There is no question that millennials are changing the workplace, but a new study conducted by LinkedIn shows that the 18-34 year old age group is more likely to share intimate, private information with their coworkers than their older, baby boomer counterparts are.

LinkedIn recently conducted the ‘Relationships @Work’ study which looks at different workplace behaviors and it shows that millennials and baby boomers have quite different reactions to relationships in the workplace. “Workplace relationships are ever-changing and an important factor in shaping both office dynamics and individual job development,” said Nicole Williams, LinkedIn career expert. “This means that creating an office culture that resonates across generations, roles and personalities is a critical factor in building a successful working environment.”
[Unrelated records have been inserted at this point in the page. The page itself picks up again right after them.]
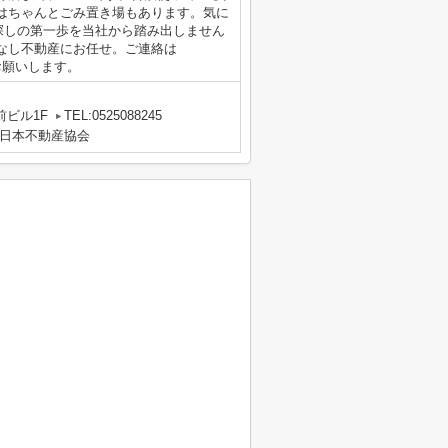
はちゃんとごみ置き場もあります。気に
探しの第一歩を当社から踏み出しません
なし不動産にお任せ。ご連絡は
jpからお願いします。
前ビル1F
TEL:0525088245
日本不動産協会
One area this study looked at was career advancement, most millennial participants felt that being happy was an important part of their job, but climbing the proverbial career ladder was far more important than their work friendships.

The generational divide shows the 68 percent of millennials would throw their coworkers under the bus if it meant getting ahead in their own careers. One in five say that having coworkers as friends makes them more competitive on the job. While the younger generation is quick to stab friends in the back, many of them feel that work friendships are a positive aspect in the work environment.

Having friends at work is important to millennials because it impacts their working environment in a positive way. According to the study, 57 percent of millennials say that having friends at work makes them happy, while 50 percent say it helps them feel motivated to come to work and be productive. For the baby boomer generation, 45 percent say having friends at work has no bearing on their work performance.

Communication is also a very important aspect for millennials. More than half of millennials reported being more open to sharing relationship advice with coworkers, compared to 23 percent of baby boomers. Millennials are also more comfortable discussing salaries with their coworkers, as opposed to the baby boomer generation who feel that it is taboo to discuss personal earnings.